### Dataset

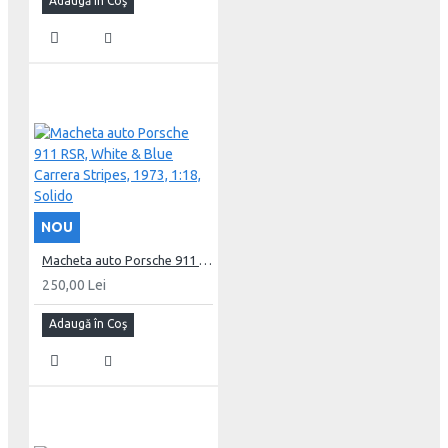
Adaugă în Coş
NOU
Macheta auto Porsche 911 RSR, White & Blue Carrera Stripes, 1973, 1:18, Solido
250,00 Lei
Adaugă în Coş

######

* **Your instructions**:
An exact copy of every entry above is needed, minus the pictures.

* **Response area**:
Adaugă în Coş
NOU
Macheta auto Porsche 911 RSR, White & Blue Carrera Stripes, 1973, 1:18, Solido
250,00 Lei
Adaugă în Coş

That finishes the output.